If the fibroid is mostly situated within the uterine cavity, the best approach is usually through a hysteroscope, a thin lighted telescope used to visualize the fibroid. Electrosurgical loops can be used to remove the fibroid or vaporize it within the uterus. Gynecologic surgeons must have specialized training to perform this type of surgery. Risks associated with the procedure are minimal but may include puncturing the uterine wall, bleeding and fluid overload (special fluids are used to fill the uterine cavity during the procedure so the fibroid can be visualized and this fluid can be absorbed rapidly into the bloodstream). Following resection, there is some risk of intrauterine scarring. Recovery is rapid and there are no incisions.
Some surgeons have advocated removal of fibroids through a "belly button surgery" called a laparoscopy. This minimally-invasive surgery requires special training and equipment. It is still somewhat controversial as to whether women who desire future fertility should undergo this surgical approach, as there is some question about whether the procedure increases risk of rupture of the uterus during a subsequent pregnancy. Gynecologic surgeons must be specially trained to perform laparoscopic myomectomy. Risks may include bleeding, injury to the intestines or other pelvic tissues. Scar tissue formation after surgery is usually less than with open surgery and recovery time is much quicker as the abdominal incisions are minimal.
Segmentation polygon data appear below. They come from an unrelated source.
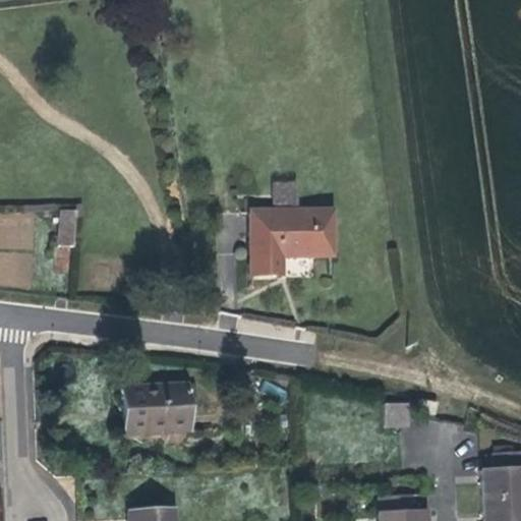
[(74,212),(58,211),(56,246),(72,247),(74,212)]
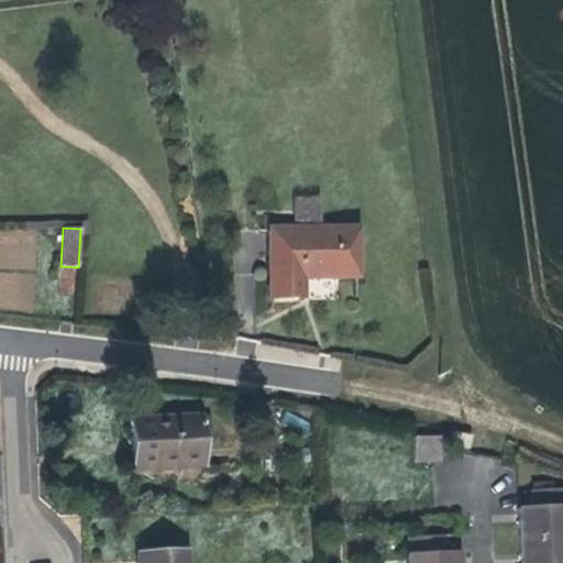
[(268,230),(269,298),(301,298),(301,278),(356,277),(356,229),(268,230)]
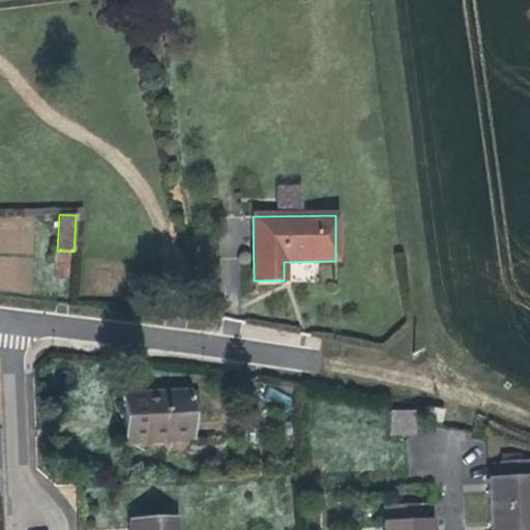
[(187,394),(123,396),(125,443),(188,440),(187,394)]
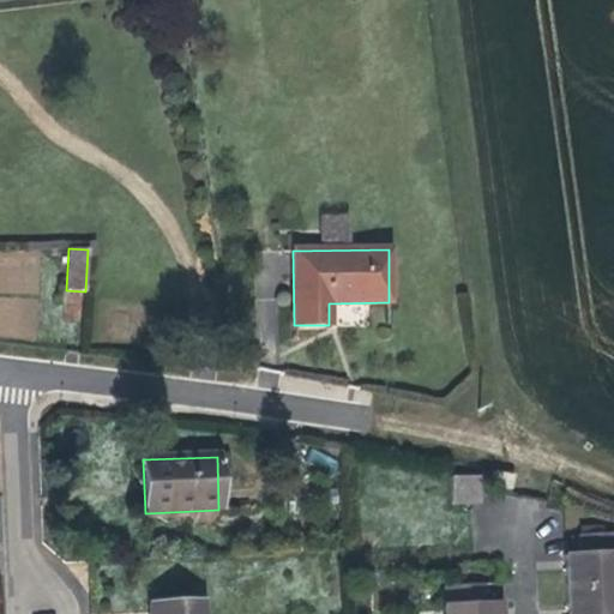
[(482,505),(483,475),(453,474),(451,503),(482,505)]
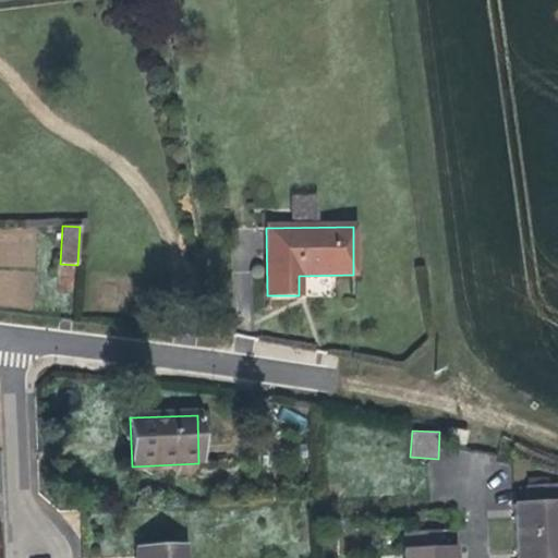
[(472,449),(458,449),(458,461),(472,462),(472,449)]
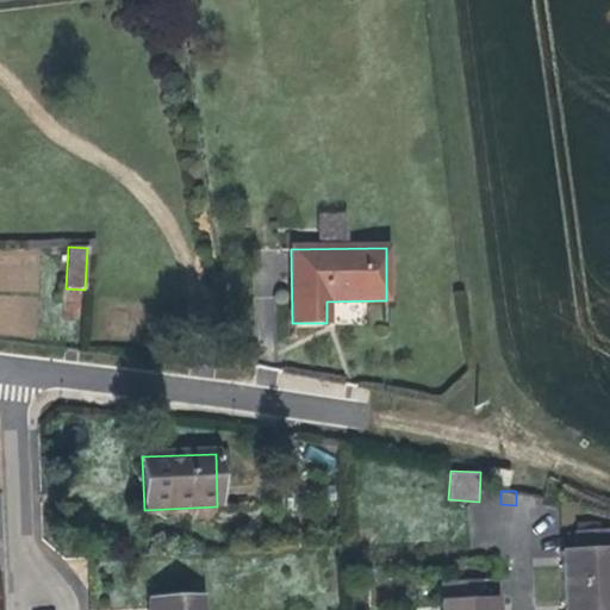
[(609,609),(609,514),(573,516),(574,533),(566,533),(571,602),(576,602),(577,609),(609,609)]
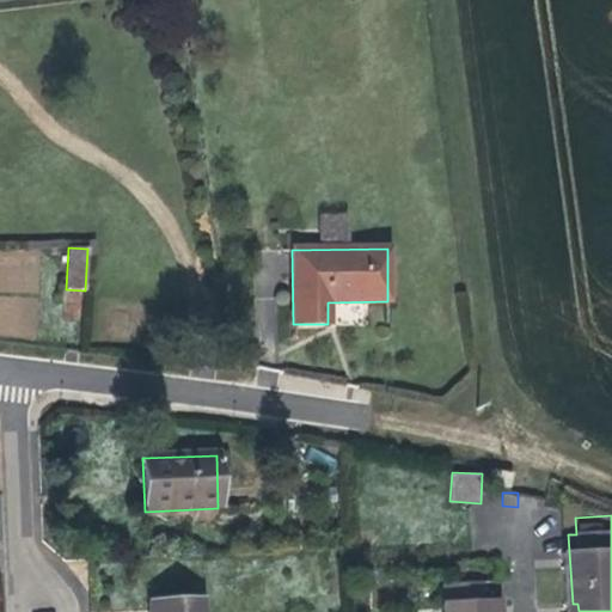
[(481,563),(445,564),(447,611),(497,611),(497,582),(482,582),(481,563)]
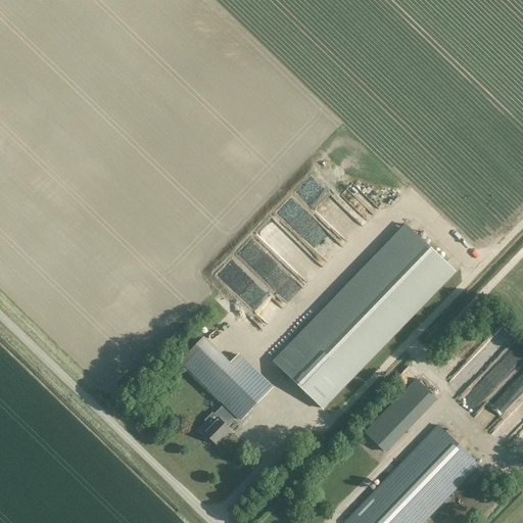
[(279,199),(279,215),(296,215),(296,199),(279,199)]
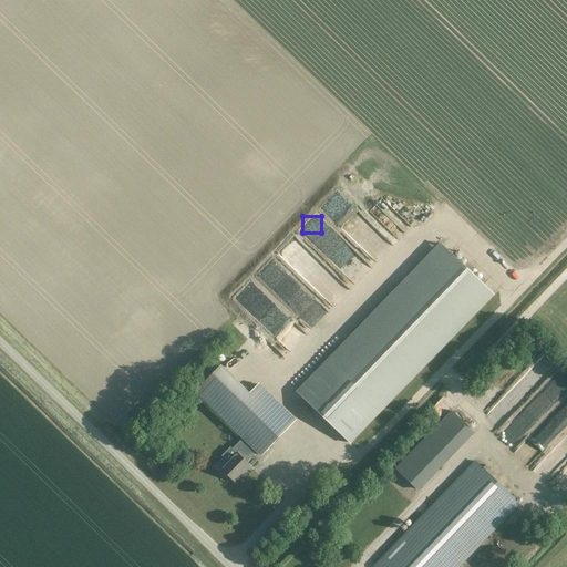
[(285,257),(296,269),(308,257),(303,251),(307,248),(301,241),(285,257)]
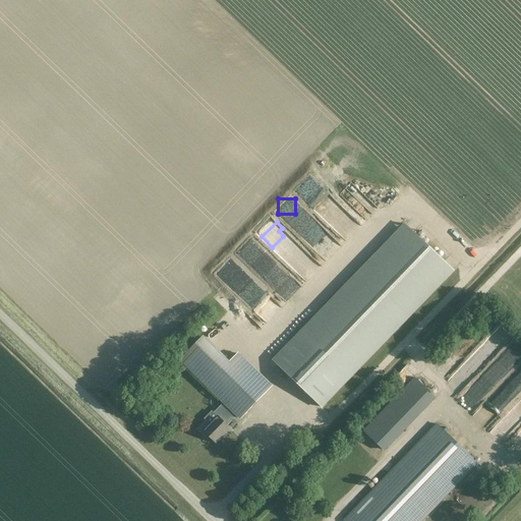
[(326,404),(325,403),(452,270),(453,271),(454,271),(404,223),(404,224),(405,225),(279,356),(278,355),(273,359),(323,407),(326,404)]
This relatively new technique involves placing specially guided catheters into the arteries of the leg (at the groin) which are then threaded up, under X-ray visualization, into the arteries that supply the uterus and the fibroids. Special beads are then injected into the uterine artery and they work to occlude the blood supply to the fibroids. This procedure is still under active research investigation but is becoming more widely available. This procedure should only be performed by radiologists with highly specialized training and experience with the procedure. Risks include bleeding, damage to the arteries, infection and a small possibility of blood clots. The procedure is usually associated with pain requiring overnight hospitalization for pain management and many patients experience flu-like symptoms of fever and tiredness as the fibroids start to die. Because of the newness of this procedure, long-term effects are not yet known and it is not a recommended procedure for women wishing to preserve their fertility.